3. Hedged-in For Personal Profit
The last chapter of this book tells us of the full restoration of a new family to Job and the doubling of all his earthly possessions. While everything seemed dark and hopeless, God was using the hedge and the test of patience, not only for the glory of His holy name and for the provision of a ministry of blessing to others, but also for the refining and enrichment of Job himself. “Oh that I were as in the months of old”, Job groaned, little realising that he was near to a much better “afterward”. His patience under trial produced a sequel in which family and friends combined to heap upon him every comfort and generous gift that he could have wished for (42:11). “Then” — when the refining work was done — Job found himself more honourable and more wealthy than he had ever been before.
This is God’s purpose with us all. It is quite true that, as Job said, the end of trial is to come forth as gold. His prosperity was earthly, and even his long happiness had an end, but in our case God is working for eternity. The values which He has in view for us will more than compensate for the pain which we endure for Him now. The New Testament makes this very clear. It is the only explanation, but it is a fully adequate one, for the strange ways which God takes with so many of His servants.
Right to the end of our lives, believers are being prepared for eternity. How many aged saints are pressed into complaint that the hedge remains and they have to live on when it would seem so much kinder if the Lord would remove them to their heavenly home. They know that it would be so much better to be with Him; that if for them to live has been Christ, then to die must mean gain. Yes, but even while Paul was penning those very words he knew in his own case that for the time being he must be prepared to live on. It is true that he remained alive because the Church still had need of his services, but he confided to the Philippians that he had not yet attained and needed to keep pressing on for the prize.

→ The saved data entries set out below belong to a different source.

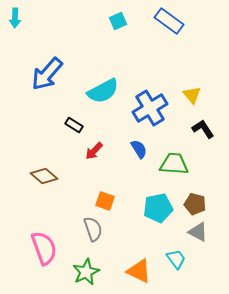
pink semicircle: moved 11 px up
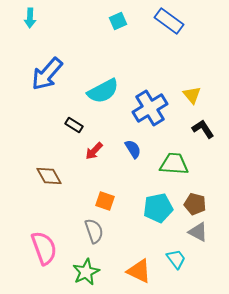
cyan arrow: moved 15 px right
blue semicircle: moved 6 px left
brown diamond: moved 5 px right; rotated 20 degrees clockwise
gray semicircle: moved 1 px right, 2 px down
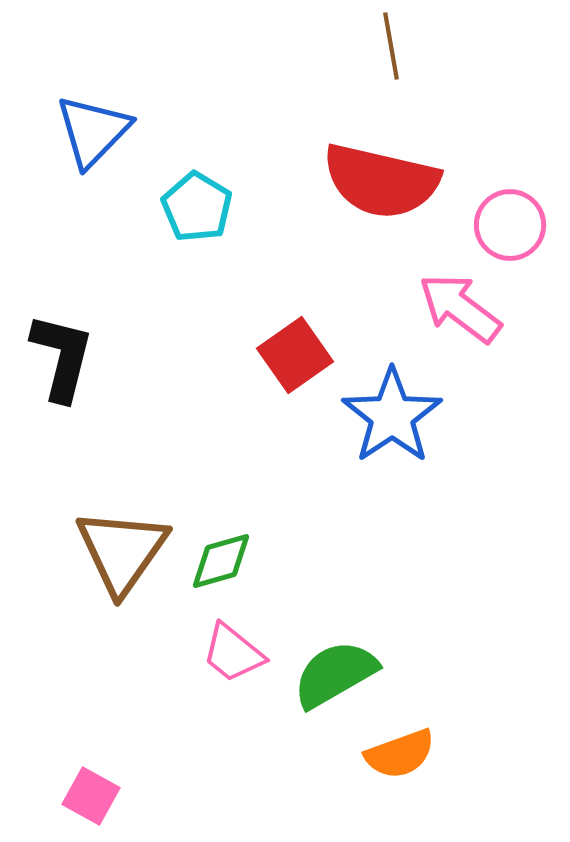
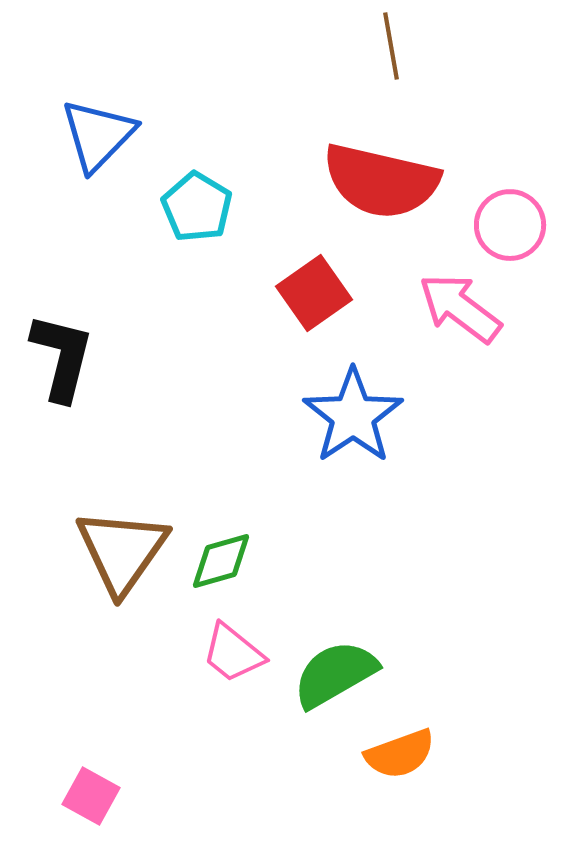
blue triangle: moved 5 px right, 4 px down
red square: moved 19 px right, 62 px up
blue star: moved 39 px left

The time did come when he could be sure that he had finished his course. That time will come for each of us, though the Lord alone knows how and when it will be. Until then we must lie still and let Him mould us. Only the heavenly Potter knows when the vessel which He has in hand is as He planned it should be. But the very fact that I have passed from writing about the hedge to a Hand, shows how personal is the care being given to each one of us. Why are we now hedged in by God? So that in the end we may be unto praise and honour and glory at His appearing. “So the Lord blessed the latter end of Job more than his beginning” (42:12). He will not do less for us.